After few lectures, I was concerned with the content and skeptical about spending such an amount of time “learning” things I did not agree with, so I thought it was perhaps time to try Juma’a. But that was another challenge. The common mentality that just because a woman (in some people’s opinion) is not required to attend Friday prayer she should not go, was an issue because the men would be discontent with the surprising amount of women attending (sometimes over 200). Thus, the imam, several times, kindly suggested to the sisters to “stay and pray at home” and “spend the afternoon with the little ones.” This did not only discourage me (especially after an hour bus ride), but also seemed foolish to send home a bunch of very motivated Muslim women.
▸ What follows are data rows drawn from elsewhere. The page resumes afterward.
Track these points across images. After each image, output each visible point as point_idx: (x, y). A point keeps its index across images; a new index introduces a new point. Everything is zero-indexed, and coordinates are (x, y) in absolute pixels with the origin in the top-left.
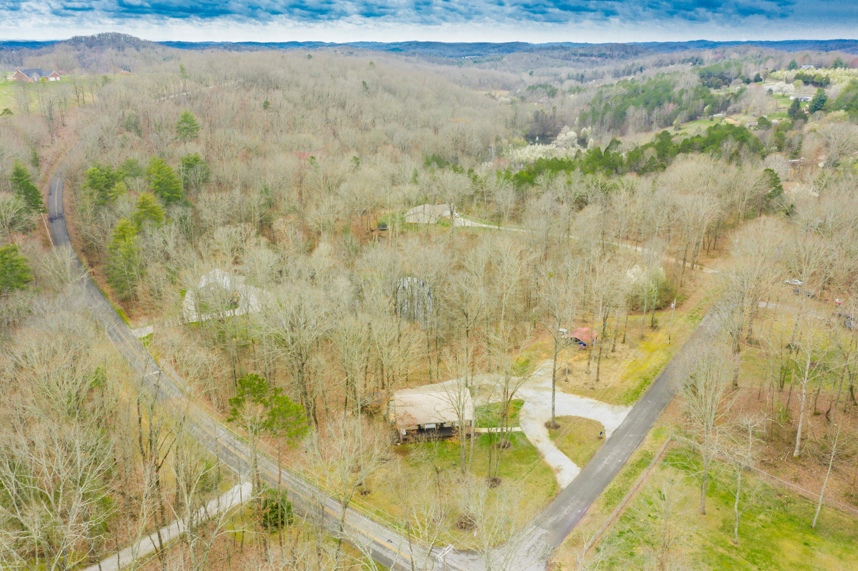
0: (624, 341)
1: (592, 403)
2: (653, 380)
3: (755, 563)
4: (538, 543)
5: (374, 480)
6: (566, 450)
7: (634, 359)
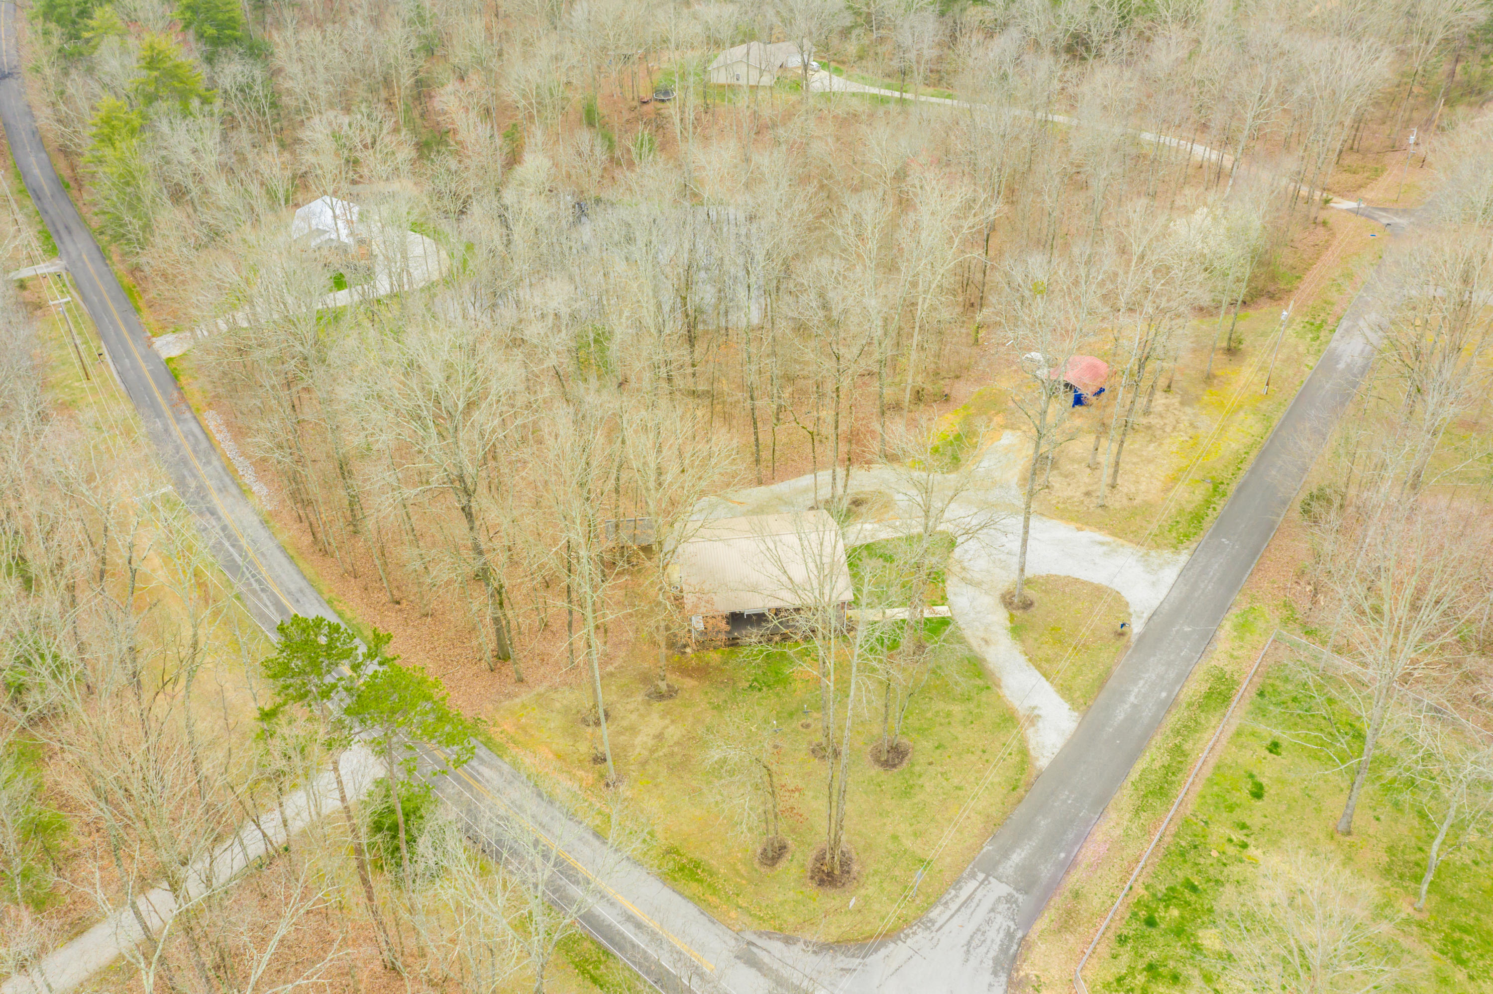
0: (1169, 387)
1: (1102, 544)
2: (1233, 487)
3: (1460, 961)
4: (989, 922)
5: (633, 746)
6: (1045, 665)
7: (1191, 432)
Despite the fact that some Muslims agree that it is not mandatory for women to attend, I doubt that earlier Muslim leaders caring for women’s place in society would have shut down women’s initiative to participate in the community.
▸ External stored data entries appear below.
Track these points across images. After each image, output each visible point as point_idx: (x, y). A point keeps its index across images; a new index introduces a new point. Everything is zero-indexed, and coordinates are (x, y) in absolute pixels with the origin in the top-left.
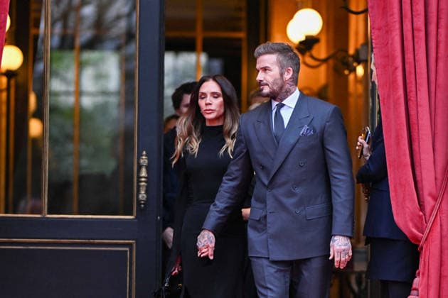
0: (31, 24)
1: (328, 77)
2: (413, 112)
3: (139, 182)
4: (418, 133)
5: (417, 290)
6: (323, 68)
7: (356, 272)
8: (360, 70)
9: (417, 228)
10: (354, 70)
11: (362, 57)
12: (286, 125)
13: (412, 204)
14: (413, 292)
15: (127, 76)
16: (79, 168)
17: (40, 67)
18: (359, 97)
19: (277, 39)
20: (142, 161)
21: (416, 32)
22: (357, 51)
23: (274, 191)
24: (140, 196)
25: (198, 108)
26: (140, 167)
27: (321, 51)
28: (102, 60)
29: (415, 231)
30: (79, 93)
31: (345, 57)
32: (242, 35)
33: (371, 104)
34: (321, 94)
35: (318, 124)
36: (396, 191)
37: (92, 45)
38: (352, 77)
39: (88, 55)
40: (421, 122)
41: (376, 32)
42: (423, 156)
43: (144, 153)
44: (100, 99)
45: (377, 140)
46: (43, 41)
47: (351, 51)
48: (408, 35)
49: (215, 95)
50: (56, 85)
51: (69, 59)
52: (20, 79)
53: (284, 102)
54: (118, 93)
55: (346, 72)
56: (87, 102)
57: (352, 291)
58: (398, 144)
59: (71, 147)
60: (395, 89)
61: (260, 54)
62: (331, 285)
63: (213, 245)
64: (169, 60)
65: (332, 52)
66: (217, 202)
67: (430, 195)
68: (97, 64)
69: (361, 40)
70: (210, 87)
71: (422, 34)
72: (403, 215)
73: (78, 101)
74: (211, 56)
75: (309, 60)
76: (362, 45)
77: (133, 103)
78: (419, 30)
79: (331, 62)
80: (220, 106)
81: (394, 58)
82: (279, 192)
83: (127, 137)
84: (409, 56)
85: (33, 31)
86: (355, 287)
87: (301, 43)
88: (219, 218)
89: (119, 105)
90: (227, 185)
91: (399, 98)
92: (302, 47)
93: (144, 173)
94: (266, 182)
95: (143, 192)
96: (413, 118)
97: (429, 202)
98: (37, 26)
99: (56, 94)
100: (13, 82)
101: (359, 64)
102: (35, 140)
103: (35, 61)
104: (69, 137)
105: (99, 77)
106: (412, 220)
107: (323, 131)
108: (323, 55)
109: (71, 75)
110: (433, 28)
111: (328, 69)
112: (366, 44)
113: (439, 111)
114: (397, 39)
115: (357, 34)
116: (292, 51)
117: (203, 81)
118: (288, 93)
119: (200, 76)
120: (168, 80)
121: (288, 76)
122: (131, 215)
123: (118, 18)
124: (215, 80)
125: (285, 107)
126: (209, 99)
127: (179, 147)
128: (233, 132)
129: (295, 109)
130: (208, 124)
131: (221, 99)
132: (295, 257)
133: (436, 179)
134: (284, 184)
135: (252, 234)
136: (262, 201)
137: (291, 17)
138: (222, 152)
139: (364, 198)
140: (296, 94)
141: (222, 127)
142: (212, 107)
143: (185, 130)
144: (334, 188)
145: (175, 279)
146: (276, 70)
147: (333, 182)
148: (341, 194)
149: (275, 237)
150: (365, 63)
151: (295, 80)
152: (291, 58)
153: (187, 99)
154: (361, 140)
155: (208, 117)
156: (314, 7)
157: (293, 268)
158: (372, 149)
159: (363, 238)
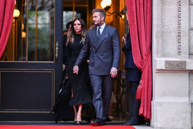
0: (22, 2)
1: (113, 18)
2: (139, 29)
3: (56, 51)
4: (141, 36)
5: (141, 84)
6: (112, 16)
7: (122, 79)
8: (123, 16)
10: (121, 16)
11: (124, 12)
12: (101, 34)
13: (139, 58)
14: (140, 85)
15: (52, 19)
16: (37, 47)
17: (25, 16)
18: (123, 24)
19: (98, 7)
20: (56, 45)
21: (140, 5)
22: (122, 11)
23: (97, 54)
24: (56, 56)
25: (74, 28)
26: (56, 47)
27: (111, 11)
28: (44, 13)
29: (140, 66)
30: (37, 24)
31: (118, 13)
32: (87, 6)
33: (126, 27)
34: (111, 24)
35: (111, 34)
36: (134, 53)
37: (41, 9)
38: (121, 18)
39: (40, 12)
40: (142, 32)
41: (128, 5)
42: (142, 43)
43: (57, 42)
44: (43, 26)
45: (128, 38)
46: (26, 8)
47: (120, 11)
48: (138, 5)
50: (30, 21)
51: (34, 13)
52: (19, 19)
53: (101, 27)
54: (49, 24)
55: (119, 17)
56: (39, 27)
57: (121, 84)
58: (135, 39)
59: (34, 40)
60: (134, 22)
61: (94, 12)
63: (78, 70)
64: (65, 14)
65: (114, 11)
66: (79, 57)
67: (145, 55)
68: (42, 15)
69: (123, 7)
70: (77, 22)
72: (137, 61)
73: (37, 27)
74: (77, 12)
75: (107, 13)
76: (124, 9)
77: (54, 27)
78: (141, 4)
79: (114, 14)
80: (80, 28)
81: (134, 13)
83: (52, 37)
84: (138, 12)
85: (23, 5)
86: (122, 83)
87: (105, 8)
88: (80, 62)
89: (49, 27)
90: (83, 51)
91: (135, 25)
92: (105, 9)
93: (57, 48)
94: (95, 51)
95: (57, 54)
96: (140, 31)
97: (144, 57)
98: (24, 3)
99: (30, 24)
100: (17, 21)
102: (24, 38)
103: (24, 14)
104: (34, 38)
105: (43, 19)
106: (139, 63)
107: (112, 36)
108: (112, 12)
109: (35, 18)
110: (145, 3)
111: (113, 16)
112: (125, 8)
113: (147, 29)
114: (135, 7)
115: (122, 5)
116: (103, 11)
117: (75, 20)
118: (102, 24)
119: (74, 19)
120: (64, 20)
121: (102, 19)
122: (53, 61)
124: (79, 20)
125: (101, 28)
126: (77, 26)
127: (68, 40)
128: (84, 36)
129: (104, 29)
130: (76, 33)
131: (80, 26)
132: (103, 74)
133: (147, 50)
134: (100, 52)
135: (90, 68)
136: (93, 57)
138: (81, 42)
139: (124, 56)
140: (104, 25)
141: (81, 34)
142: (78, 28)
143: (70, 35)
144: (114, 53)
145: (67, 81)
146: (99, 17)
147: (114, 51)
148: (116, 55)
149: (97, 68)
150: (125, 14)
151: (104, 20)
152: (103, 14)
153: (70, 26)
154: (123, 38)
155: (76, 31)
157: (103, 78)
158: (127, 41)
159: (124, 68)
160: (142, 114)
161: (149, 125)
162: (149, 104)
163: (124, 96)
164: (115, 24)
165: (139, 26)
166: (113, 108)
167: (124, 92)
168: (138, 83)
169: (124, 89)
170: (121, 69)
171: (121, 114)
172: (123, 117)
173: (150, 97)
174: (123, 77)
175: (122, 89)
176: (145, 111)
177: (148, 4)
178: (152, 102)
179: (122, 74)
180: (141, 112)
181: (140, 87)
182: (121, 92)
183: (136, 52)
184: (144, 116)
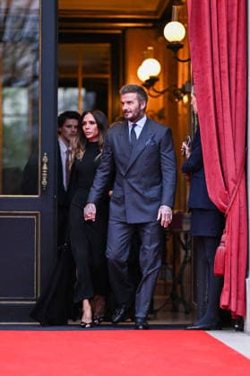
1: (164, 103)
2: (220, 126)
3: (42, 173)
4: (224, 140)
5: (224, 242)
6: (161, 98)
7: (184, 231)
8: (186, 99)
9: (224, 202)
10: (182, 98)
11: (187, 90)
13: (220, 186)
14: (222, 244)
15: (33, 103)
16: (2, 164)
18: (185, 116)
19: (131, 82)
20: (44, 159)
21: (222, 74)
22: (183, 86)
23: (128, 180)
24: (43, 182)
26: (42, 163)
27: (160, 86)
29: (222, 204)
30: (1, 115)
31: (175, 91)
32: (108, 76)
33: (193, 121)
34: (160, 115)
35: (157, 139)
36: (209, 177)
37: (8, 84)
38: (180, 103)
39: (6, 90)
40: (226, 132)
41: (196, 74)
42: (227, 155)
43: (45, 154)
44: (15, 119)
47: (180, 86)
48: (217, 75)
49: (92, 123)
53: (137, 124)
54: (28, 115)
55: (177, 100)
56: (7, 121)
57: (182, 243)
58: (211, 147)
60: (210, 111)
62: (168, 240)
63: (95, 212)
64: (61, 93)
65: (167, 87)
67: (232, 180)
68: (13, 96)
69: (186, 79)
71: (226, 75)
72: (215, 195)
74: (88, 91)
75: (152, 92)
76: (187, 82)
78: (224, 72)
79: (166, 93)
80: (95, 129)
81: (208, 91)
82: (131, 180)
83: (34, 144)
84: (218, 89)
86: (184, 241)
87: (147, 81)
89: (28, 124)
91: (211, 117)
93: (45, 167)
94: (124, 174)
95: (45, 180)
96: (221, 130)
97: (232, 185)
101: (185, 94)
105: (14, 104)
106: (221, 197)
108: (161, 89)
111: (164, 98)
112: (189, 81)
121: (143, 107)
123: (26, 65)
125: (137, 126)
129: (143, 128)
131: (95, 125)
133: (236, 170)
134: (135, 176)
137: (140, 64)
138: (97, 157)
141: (97, 142)
142: (90, 131)
155: (88, 136)
156: (155, 58)
158: (192, 150)
160: (226, 307)
161: (241, 329)
162: (242, 285)
163: (188, 267)
164: (167, 116)
165: (219, 120)
166: (165, 294)
167: (188, 259)
168: (218, 241)
169: (187, 253)
170: (182, 211)
171: (181, 307)
172: (187, 313)
173: (243, 270)
174: (186, 227)
175: (183, 253)
176: (233, 300)
177: (240, 73)
178: (247, 280)
179: (184, 221)
180: (224, 302)
181: (221, 248)
182: (182, 260)
183: (213, 174)
184: (230, 311)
In addition, the khutba was rarely better than that. My mosque has a very active dawah committee. This committee is in charge of “promoting Islam”, and they often encourage others to bring friends and family for the sake of “understanding.” Converts (or reverts as they are often called), are usually called to the stand and deliver khutba regardless of their qualifications. The majority of these converts also happen to be men. The long beards and the white robes work every time!
The word “understanding” is often quite loaded in my community. “Understanding” does not mean that we, as Muslims, will see your (Christian, Jewish, Buddhist, etc.) point of view… it often means that you must see ours. Coming from a very varied religious background, I often felt ashamed when a convert was in the stand speaking of interfaith “understanding”. They did not only make emotional and visceral claims (such as “Christians are misled and we should bring them back”) but they will also be a source of hate rather than understanding. The words “sin” “Christian” “Jewish” “killer” and “betrayal” were often in the same sentence. I would just look around and see few Christians or believers from other religions, being confused by such an attack.
As a convert I felt hurt… not because I do not believe in Islam, but because I believe that Islam is a path to promote friendship and positive interactions. While religious groups often behave in the same way (i.e. fundamentalist Christian groups, Zionist Jewish, conservative Sikh groups…), I initially saw my mosque as a place where people made an effort to understand across religious lines. However, as many things, my community in a tiny-industrial-in-the-middle-of-nowhere Albertan city plays along political and cultural divides and calls it “religion.”